When you get a quote for a Solar water Heating system, remember this fact, a Flat Plate Collector system might be a bit cheaper to install but it can produce much less heat.    If you dont know that the Evacuated Tube Collectors produce more heat then obviously the cheaper system will look good, but will not produce as much heat.

We sell our Collectors for $1100 Each and they produce (based on Calgary climate ) 38 000 BTU on average and will produce MANY times the heat than a comparably priced Flat Plate Collector will.

In the end there is only one reliable way we have found to find out how a collector will work in your climate, and that is use RETSCREEN - see here.

How much Hot Water Will Latitude51 Solar Panels Produce.
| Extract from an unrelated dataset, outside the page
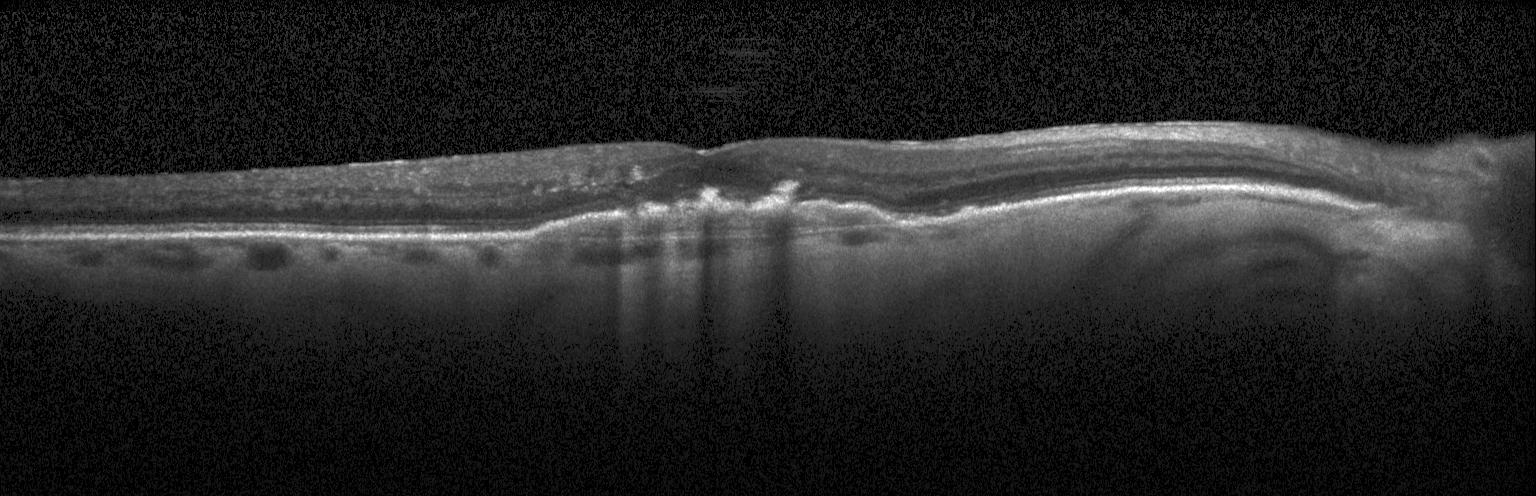 OCT B-scan showing choroidal neovascularization (CNV).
This section will do some basic maths showing how to calculate water heating.  This might be of no interest to most of you but it will give the DIY people some information on why you need about 50 Gallons of Storage for every collector installed.

Definition 1)  A Watt is equal to 1 joule of energy per second.  It measures a rate of energy conversion.
Definition 2) It takes approximately 4200 Joules to heat 1 litre of water by 1 Degree Centigrade.
Definition 3) 1 BTU is approximately 1055 Joules.  Hence 10,000 BTU = approx 10.5 Million Joules.
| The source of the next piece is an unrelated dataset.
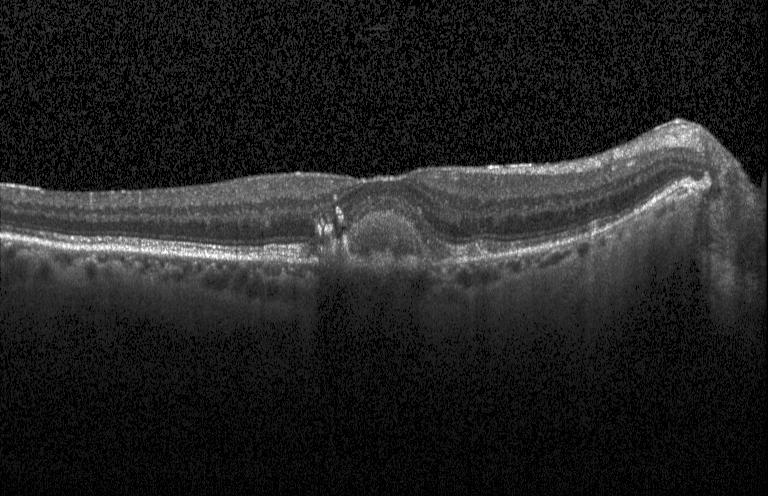 SD-OCT; Heidelberg Spectralis; horizontal scan through the fovea; retinal OCT cross-section. This B-scan demonstrates a choroidal neovascular membrane.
Relating Energy to Water heating.
Almost every one will have an electric kettle in their house.  For example it could be a 2 KW Kettle (2 KiloWatt or 2000 Watts)

If you have 1 litre of water in the kettle and it is already at 10 degrees C (Tap water)  then to boil the kettle you will need to raise the temperature by 90 degrees C

How many joules to heat the water?
Joules = 4200 x 1 (litre) x 90 (DegC)
= 378,000 Joules

The kettle is a 2 KW Kettle (2000 Watts - Remember the DEFINITION 1) Above, 1 Watt = 1 Joule of energy per second.)
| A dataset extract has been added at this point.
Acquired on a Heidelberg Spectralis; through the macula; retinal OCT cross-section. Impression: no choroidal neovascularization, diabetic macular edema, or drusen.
So 378,000 Joules divided by 2000
= 189 seconds to boil the kettle.

Solar Panels and Domestic Water

If each latitude51 Solar Collector, based on Retscreen Climate Data for Calgary, will produce on average 38,000 BTU per day.  38,000 BTU = approx 40 Million Joules of energy per day.

If you have a 50 USGallon tank (or 200 Litres), to heat the water in the tank from 10 Deg C to 54 Deg C (54 DegC = approx 130 Deg F which is the temperature your water heater is usually set to)

Equation is the same as above...

Joules = 4200 x 200 Litres x Temp Difference in Deg C
    = 4200 x 200 x (54 - 10)
    = 36,960,000 Joules

As we stated above, each panel produces about 40 Million Joules in a Day on average.  This is why we recommend that each Panel has approx 50 Gallons or 200 Litres of storage because one panel will heat the tank up to shower temperatures in one day.  Remember that this is an average number, in the summer the panels will produce more heat and in winter will produce less.  In the summer the tank temperature could easily be up to 180 Dec F.  This is why it is necessary to size the system properly because once it gets to +180 Deg F there needs to be a way of dumping the excess heat to cool down your system.

Remember when you go away on holiday, there is no-one using the water in the house.  You tank will get very hot!  This is why you need to size the system properly, a tank with no way of shutting off the heat can be very dangerous.

Different Solar Collectors from Different Manufactures will produce different amounts of heat.  You might need to adjust the calculations.
I hope you found this useful.  If you have any suggestions for future topics, let us know and we will try to include them in future news letters.
latitude51 solar

Until a few weeks ago we had until the end of March 2011 to apply for the Solar Water Heating Incentives for  commercial projects.  About 2 weeks ago the program was changed and all applications must now be submitted BEFORE 1st OCTOBER 2010.  Also the system must be installed and commissioned prior to 31st December 2010.

This greatly increases pressure to start planning commercial projects ASAP.  If you have a business that uses a lot of water heating then you should look to reducing your energy costs by using Solar Water Heating.  The incentives are huge and apply to the whole of Canada.  The Solar Collectors can be used for both water heating and for Hydronic Space Heating.
Commercial project take time to plan and design, time is running out on the incentive program.